Lulu - Wiener Festwochen
Schaukampf in der Tierarena
28. Mai 2023. Als Choreografin war die aus Kap Verde stammende Marlene Monteiro Freitas wiederholt zu den Wiener Festwochen eingeladen. Jetzt führt sie zum ersten Mal Opernregie, in Alban Bergs "Lulu". Sie bringt in den Opern-Torso Performerinnen und Performer ein, die rätselhafte Geschichten erzählen.
Von Reinhard Kriechbaum
28. Mai 2023. Eben hat Lulu dem sie anhimmelnden Alwa entgegengeschleudert, dass sie es war, die seinen Vater, Doktor Schön, umgebracht hat.

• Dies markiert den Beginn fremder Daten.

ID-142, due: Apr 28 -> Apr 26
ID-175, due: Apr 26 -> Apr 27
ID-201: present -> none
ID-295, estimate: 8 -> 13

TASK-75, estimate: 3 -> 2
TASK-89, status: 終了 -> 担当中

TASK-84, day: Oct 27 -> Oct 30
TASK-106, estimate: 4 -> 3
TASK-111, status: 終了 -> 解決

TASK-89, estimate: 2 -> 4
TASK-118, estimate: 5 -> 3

Mit stolzem Blick, unverwandt ins Publikum gerichtet, ist sie abgegangen. Alles andere als eine gehetzte Mörderin auf der Flucht. Jetzt folgen noch – eine lange Tradition in der Aufführungsgeschichte der vom Komponisten zweiaktig hinterlassenen Oper – die beiden Instrumentalnummern aus dem dritten Akt. Ein Mann, schwarz mit Hut, erwartet die Braut. Und die kommt. Auf Knien bewegt sie sich zentimeterweise vorwärts, ein Wesen mit grell geschminktem Masken-Gesicht. Es ist wohl die uralte Lulu, selbst in diesem Zustand noch Heiratskandidatin, Ziel männlicher Erwartungen, Sehnsüchte, Fantasien. Die fatale Geschichte mit ihr und um sie wird endlos weiter gehen.

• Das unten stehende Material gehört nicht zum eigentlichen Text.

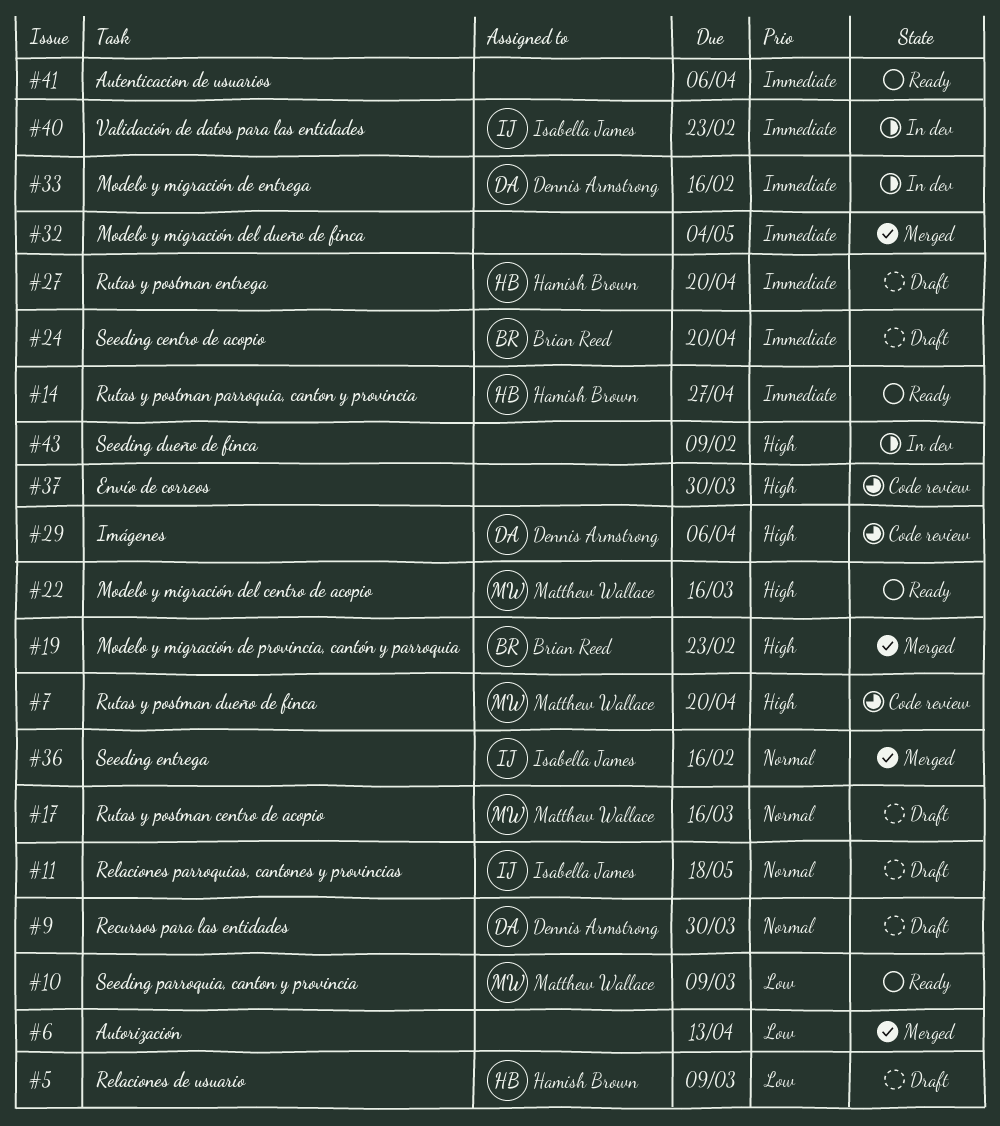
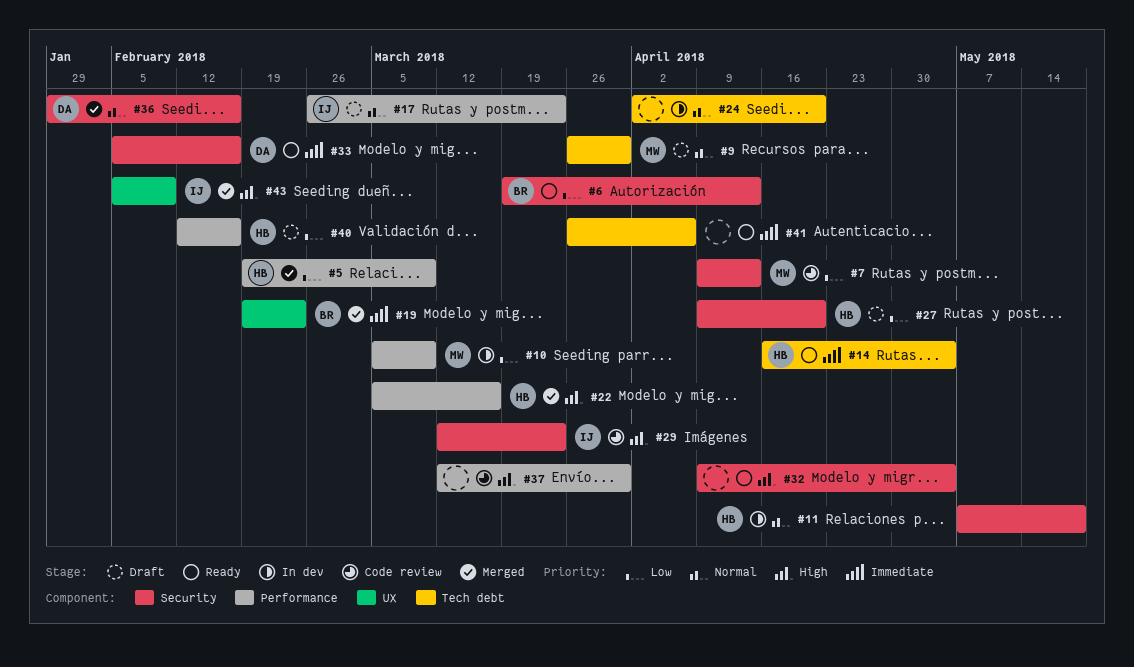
#5, status: Draft -> Merged
#6, status: Merged -> Ready
#6, owner: none -> Brian Reed
#7, priority: High -> Low
#7, due: Apr 20 -> Apr 13
#9, owner: Dennis Armstrong -> Matthew Wallace
#10, status: Ready -> In dev
#11, status: Draft -> In dev
#11, owner: Isabella James -> Hamish Brown
#14, due: Apr 27 -> May 4
#17, owner: Matthew Wallace -> Isabella James
#17, due: Mar 16 -> Mar 23
#19, priority: High -> Immediate
#22, status: Ready -> Merged
#22, owner: Matthew Wallace -> Hamish Brown
#24, status: Draft -> In dev
#24, owner: Brian Reed -> none
#24, priority: Immediate -> Normal
#27, priority: Immediate -> Low
#29, owner: Dennis Armstrong -> Isabella James
#29, due: Apr 6 -> Mar 23
#32, status: Merged -> Ready
#32, priority: Immediate -> High
#33, status: In dev -> Ready
#36, owner: Isabella James -> Dennis Armstrong
#40, status: In dev -> Draft
#40, owner: Isabella James -> Hamish Brown
#40, priority: Immediate -> Low
#40, due: Feb 23 -> Feb 16
#43, status: In dev -> Merged
#43, owner: none -> Isabella James

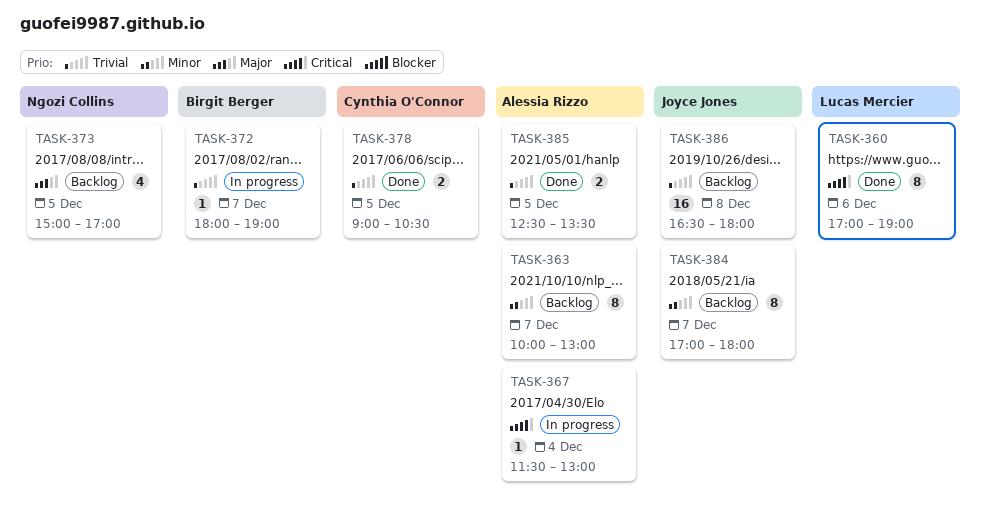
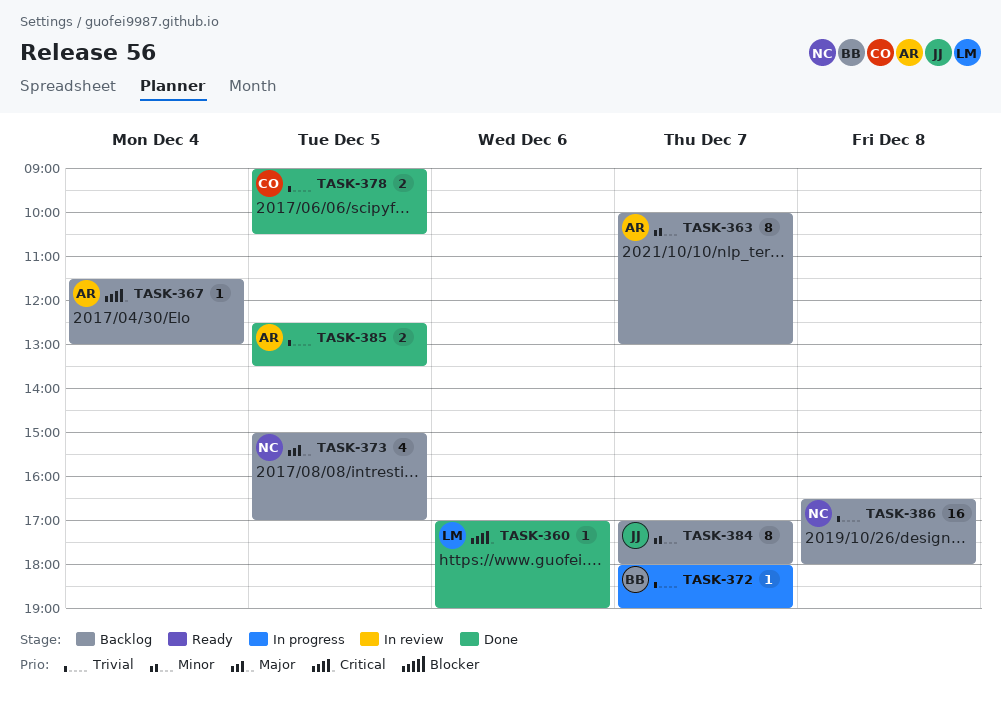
TASK-360, estimate: 8 -> 1
TASK-367, status: In progress -> Backlog
TASK-386, owner: Joyce Jones -> Ngozi Collins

Wie Juroren beim Wettkampf
Die Wiener Festwochen und Theater an der Wien zeigen "Lulu" als Koproduktion im Museumsquartier. Eine Spielfläche zu ebener Erde, mit vielen schlichten Bänken, Stühlen. Im Lauf des Abends wird auf Yannick Fouassiers Bühne viel herumgetragen, beiseite und wieder herbei geräumt. Auf einem turmartigen Aufbau inmitten des Geschehens steht der Dirigent. Das Orchester sitzt auf einem ansteigenden Podium dahinter, dem Publikum also frontal gegenüber. Der Tierbändiger präsentiert im Prolog seine Menagerie, Lulu als Schlange, als Ur-Verführerin. Vielleicht sollen wir an eine Arena mit Schaukämpfen denken, jedenfalls sitzen die Handelnden der ersten Szene wie Journalisten seitlich an drei Tischen und heben Zettel, als seien sie Juroren.

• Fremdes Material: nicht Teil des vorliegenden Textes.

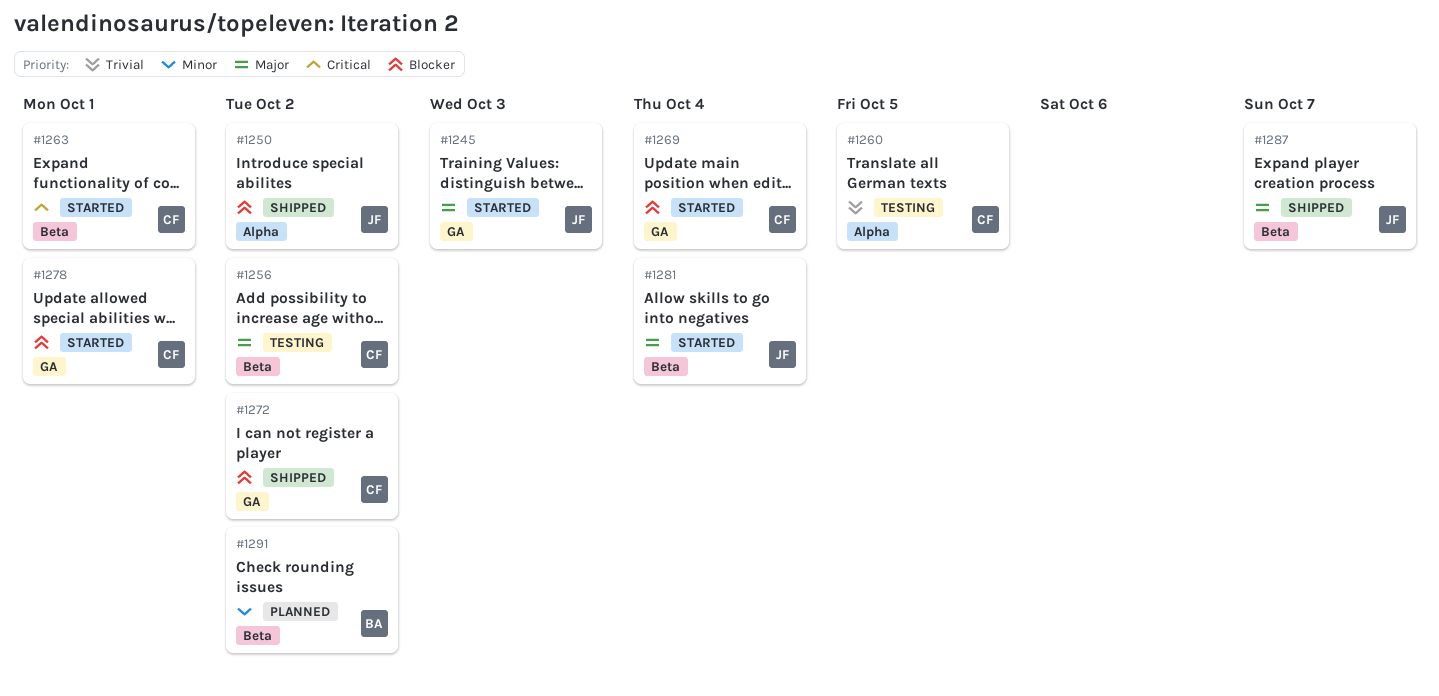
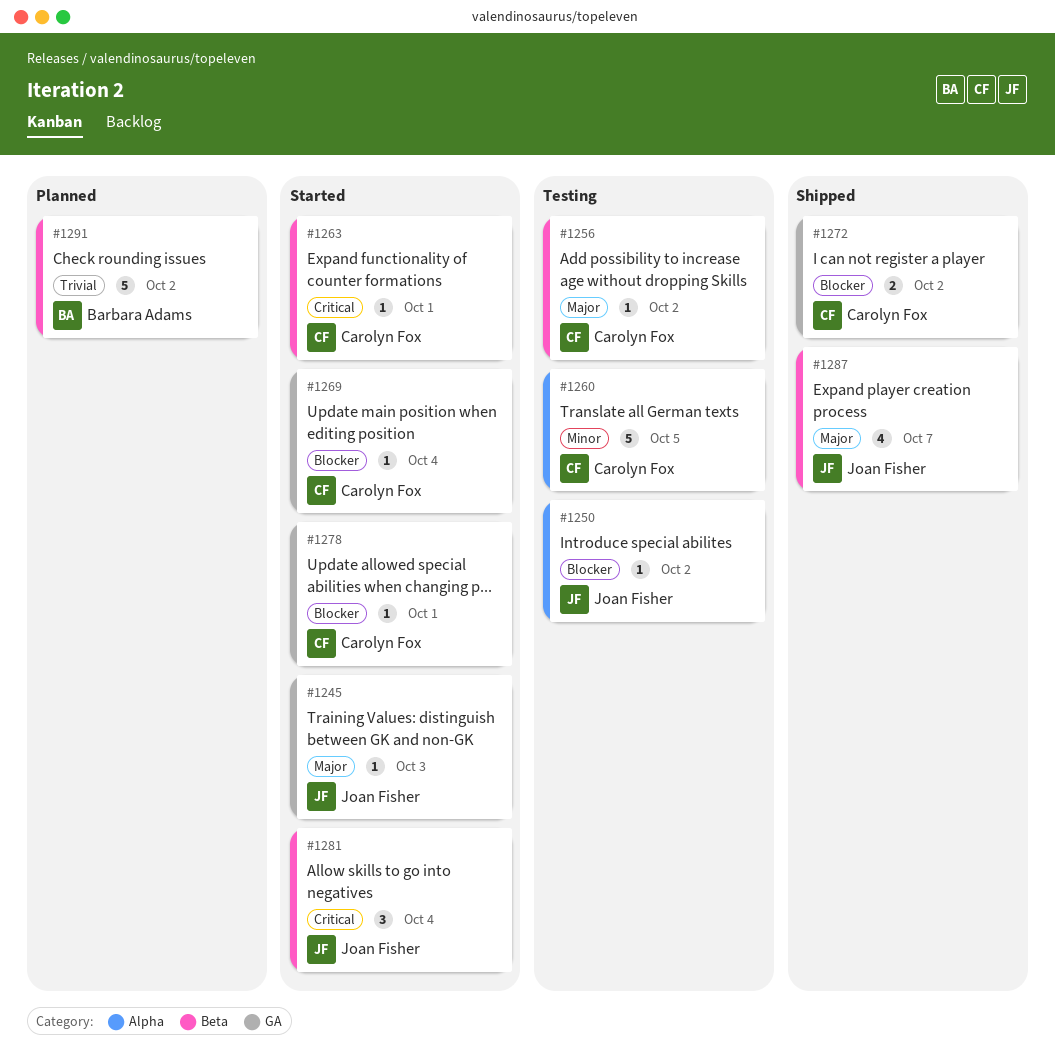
#1250, status: Shipped -> Testing
#1260, priority: Trivial -> Minor
#1281, priority: Major -> Critical
#1291, priority: Minor -> Trivial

Marlene Monteiro Freitas entwickelt die folgenden zweidreiviertel Stunden tatsächlich als eine Art Schaukampf, bei dem Lulu immer die Agierende ist. Acht Performerinnen und Performen mischen kräftig mit. Meist scheinen sie in Dreier- und Vierergruppen das Geschehen zu illustrieren, zu parodieren, zu überhöhen. Von einem "archaischen Labyrinth von Fabelwesen, Mischkreaturen, karnevalesken Geschöpfen und den Klippklappfiguren des Stummfilms" kann man im Programmheft lesen.
Sinnliches Melos
Monteiro Freitas hat alle gleich gekleidet, in schwarze Hosen, weiße Hemden, darüber tragen sie wie gestutzte Fräcke wirkende Jacken. Gamaschenartige blaue Schuhe. Blaue, manchmal grüne Handschuhe. Gelegentlich hantieren diese Leute mit Handtüchern. Manchmal scheinen den Männern – Assoziation Brett vor dem Kopf – schwarze Hüte an die Stirn genagelt. Bewegungstechnisch passiert da sehr viel in kleinen, ruckartigen Schritten, vorwärts, seitwärts im rechten Winkel. Man könnte an ein imaginäres Schachspiel denken. Ein überschaubares Bewegungsrepertoire jedenfalls und trotzdem recht viel Getriebe auf der breiten Spielfläche, sogar seitwärts und ganz hinten, hinter dem Orchester. Gar nicht leicht, das immer alles im Blick zu behalten. Wir hüten uns vor Interpretation – aus diesem rätselhaften Getriebe muss jeder seine eigenen Schlüsse ziehen und nach individuellen Anknüpfungspunkten suchen.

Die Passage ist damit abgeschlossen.